Effect of Huoxiang-zhengqi liquid on HCO(3)(-) secretion by intact porcine distal airway epithelium.
- Author:
Chen XIE
1
;
Xiao-Fei WANG
;
Xiu-Juan QI
;
Li-Li LU
;
Hsiao-Chang CHAN
Author Information
1. Epithelial Cell Biology Research Center, Department of Physiology, Faculty of Medicine, Chinese University of Hong Kong, Hong Kong, China.

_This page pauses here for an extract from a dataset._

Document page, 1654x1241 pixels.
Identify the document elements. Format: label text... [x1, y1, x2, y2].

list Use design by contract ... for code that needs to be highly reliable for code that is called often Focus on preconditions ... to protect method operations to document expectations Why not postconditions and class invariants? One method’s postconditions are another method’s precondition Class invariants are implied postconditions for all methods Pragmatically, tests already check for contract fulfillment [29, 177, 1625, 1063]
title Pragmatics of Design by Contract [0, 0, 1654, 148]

- Publication Type:Journal Article
- MeSH:
Amiloride;
pharmacology;
Animals;
Bicarbonates;
metabolism;
Biological Transport;
Colforsin;
pharmacology;
Cystic Fibrosis Transmembrane Conductance Regulator;
antagonists & inhibitors;
Drugs, Chinese Herbal;
pharmacology;
Epithelium;
drug effects;
metabolism;
Respiratory System;
drug effects;
metabolism;
Swine
- From:
Acta Physiologica Sinica
2008;60(1):90-96
- CountryChina
- Language:English
-
Abstract:
The short-circuit current (I(SC)) technique was used to examine the effects of cAMP-evoking agents, forskolin/IBMX, and a Chinese medicinal formula, Huoxiang-zhengqi liquid (HZL) on HCO(3)(-) secretion by intact porcine distal airway epithelium. The freshly isolated airway epithelial tissue displayed a transepithelial basal current of (94.9±8.2) μA/cm(2), 16.6% and 62.7% of which was inhibited by amiloride (epithelial Na(+) channel blocker, 100 μmol/L) and NPPB (cystic fibrosis transmembrane conductance regulator Cl(-) channel blocker, 100 μmol/L). Substitution of Cl(-) with impermeable gluconate(-) in the K-H bath solution resulted in a basal current of (54.0±6.7) μA/cm(2), which could be abolished by further removal of HCO(3)(-) in the solution, indicating HCO(3)(-) secretion under unstimulated conditions. Application of forskolin/IBMX (10 μmol/L/100 μmol/L) stimulated an increase of (13.8±1.9) μA/cm(2) in I(SC) which could be blocked by Cl(-) channel inhibitor DPC. With Cl(-) and Cl(-)/HCO(3)(-) substitution, forskolin/IBMX evoked an increase of (7.3±0.5) μA/cm(2) in HCO(3)(-)-dependent, DPC-inhibitable I(SC) (I(HCO(3))). Noticeably, basolateral application of HZL (10 μL/mL) in normal K-H solution evoked an I(SC) of (15.9±2.4) μA/cm(2). The EC(50) of this I(SC) was (6.1±1.4) μL/mL. When substituting Cl(-), HZL stimulated an increase of (7.4±1.9) μA/cm(2) in I(HCO(3)), suggesting HZL-induced HCO(3)(-) secretion. After pretreating the epithelial tissues with forskolin/IBMX in Cl(-)-free K-H solution, HZL induced a further increase of (8.4±0.9) μA/cm(2) in I(HCO(3)), and pretreating tissues with HZL did not significantly affect the subsequent forskolin/IBMX-induced I(HCO(3)) response, indicating that HZL- and forskolin/IBMX-induced I(HCO(3)) responses appeared to be independent and be most likely mediated via different cellular mechanisms. Our results suggest that HCO(3)(-) can be secreted by porcine distal airway epithelium under unstimulated and stimulated conditions, and the stimulatory effect of HZL on HCO(3)(-) secretion in the distal airway epithelium shows HZL to be a hopeful new agonist for distal airway HCO(3)(-) secretion that could be of therapeutic significance.